Developer loses $4m in super dud
A seasoned north Queensland property developer has lost nearly $4 million of his family super funds in a disastrous investment scheme aimed at creating real-estate-related websites.
John Cowley and his missus Rhonda secured Brisbane Supreme Court orders last week to wind up Winter One Investments Pty Ltd, which was overseen by sole director Mark Williams.
Liquidator Marcus Watters will now be sifting through the wreckage, which includes evidence heard in court that Williams loaned himself more than $3 million and improperly used some of the money to splash out on luxury goods (more on that below!).
Cowley, who has run Mackay-based Cougar Developments for more 35 years, invested $2.5 million to secure a 25 per cent stake in the company in 2014.
Winter One, headquartered in Brisbane, aimed to build a global network of internet sites and real estate portals, with grand plans for an eventual IPO and an estimated potential value of $20 million.
When Cowley sought an update on how the business was progressing in late 2018, Williams responded that he needed a further capital injection.
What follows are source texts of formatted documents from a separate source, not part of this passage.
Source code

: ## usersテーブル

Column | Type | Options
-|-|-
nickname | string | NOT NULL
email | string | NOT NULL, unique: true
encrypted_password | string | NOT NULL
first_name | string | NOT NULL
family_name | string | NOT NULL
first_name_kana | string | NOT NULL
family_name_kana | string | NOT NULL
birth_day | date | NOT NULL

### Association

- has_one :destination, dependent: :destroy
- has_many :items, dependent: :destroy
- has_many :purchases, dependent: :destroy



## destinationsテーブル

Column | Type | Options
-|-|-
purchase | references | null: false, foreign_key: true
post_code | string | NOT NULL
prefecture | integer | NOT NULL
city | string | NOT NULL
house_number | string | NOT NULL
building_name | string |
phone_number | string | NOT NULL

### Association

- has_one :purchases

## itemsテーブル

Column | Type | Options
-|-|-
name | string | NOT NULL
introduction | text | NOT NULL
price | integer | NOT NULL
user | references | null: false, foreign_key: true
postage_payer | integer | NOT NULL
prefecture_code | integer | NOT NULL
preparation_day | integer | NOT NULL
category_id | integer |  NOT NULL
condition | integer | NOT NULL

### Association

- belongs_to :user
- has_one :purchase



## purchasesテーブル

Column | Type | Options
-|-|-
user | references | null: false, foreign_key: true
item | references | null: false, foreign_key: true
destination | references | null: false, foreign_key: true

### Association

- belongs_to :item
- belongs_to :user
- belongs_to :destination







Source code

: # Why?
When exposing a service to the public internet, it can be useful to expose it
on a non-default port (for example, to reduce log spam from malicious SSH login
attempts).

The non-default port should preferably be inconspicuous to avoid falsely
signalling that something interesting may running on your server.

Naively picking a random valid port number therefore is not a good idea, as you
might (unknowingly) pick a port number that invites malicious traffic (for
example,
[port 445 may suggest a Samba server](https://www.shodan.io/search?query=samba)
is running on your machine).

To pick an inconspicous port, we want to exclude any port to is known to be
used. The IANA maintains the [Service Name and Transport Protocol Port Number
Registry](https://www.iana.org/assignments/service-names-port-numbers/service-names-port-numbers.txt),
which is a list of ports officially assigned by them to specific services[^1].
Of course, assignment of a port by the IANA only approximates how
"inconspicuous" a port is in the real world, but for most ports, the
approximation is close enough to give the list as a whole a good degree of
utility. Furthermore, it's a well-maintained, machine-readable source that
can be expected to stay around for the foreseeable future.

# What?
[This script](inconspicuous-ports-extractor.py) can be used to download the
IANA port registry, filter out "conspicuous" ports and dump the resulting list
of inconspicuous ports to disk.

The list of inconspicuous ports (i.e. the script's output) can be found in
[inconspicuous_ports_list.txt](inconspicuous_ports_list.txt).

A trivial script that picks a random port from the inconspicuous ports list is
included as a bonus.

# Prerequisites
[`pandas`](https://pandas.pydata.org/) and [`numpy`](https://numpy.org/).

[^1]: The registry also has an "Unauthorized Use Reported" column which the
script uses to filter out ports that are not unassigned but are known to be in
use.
Cowley obliged, tipping in another $1.25 million.
But by July last year, Cowley had lost patience with the ill-fated venture and launched court action to pull the plug on Winter One.
In his ruling in the case, Judge David Jackson found that Winter One was a "moribund investment company that has never actively traded'' and had a bank balance of a meagre $223.
He noted that all of the $2.5 million initial investment had been dispersed within a year, primarily as a $2.33 million personal loan to Williams. Another $118,056 was moved to one of Williams' related companies.
In case that wasn't enough, Jackson said the $1.25 million top-up in 2018 was redirected immediately as a loan to another Williams-controlled entity called W Media Holdings Pty Ltd.
Yet it wasn't until May last year that Williams formalised the loan agreements and even then the judge described the terms as "curious,'' including provisions that he labelled as "nonsensical''.
It gets worse.
Jackson determined that $150,000 of the $1.25 million investment was used to pay off Williams' credit card bills "for personal and luxury expenses''.
"There were also substantial sums paid out towards the personal expenses of (Williams) and his family from the balance that was paid to W Media Holdings Pty Ltd's accounts,'' his ruling said.
Despite all this movement of money, W Media Holdings was "financially insolvent'' by late 2018, Jackson found.
The facts of the case "reveal a strong prima facie case of breach of duty and breach of contract by (Williams)'', he said.
Over to you Watters!
Painful as this misadventure may be for Cowley, he's not exactly scrounging for pocket change to survive.
Back in 2016, he offloaded a Brisbane penthouse for $6.2 million while retaining a home on Hamilton Island and a pad on the Gold Coast.
Cowley did not return phone calls seeking comment and Williams could not be contacted.
Grant Dearlove, a legal eagle and longtime fixture in Brisbane corporate circles, has a new gig.
We learned this week that he will have a far greater hands-on role at Australian Family Lawyers (formerly Navigator Resources), which relisted on the ASX last year after raising $5.9 million.
Dearlove, a former top gun at Shine Lawyers, has served as executive chairman of AFL but he'll now take on added responsibility as managing director as part of a wider office shake-up.
He replaces founder Ed Finn, who is retiring as MD to head up a market advisory board but will still remain on the board.
Finn, who gave up half his salary in the last financial year, has incentivised the troops by offering to hand out shares to star performers at the completion of an escrow period.
With AFL back in the black, Dearlove said he hopes to have a foothold in all major Australian cities by this time next year.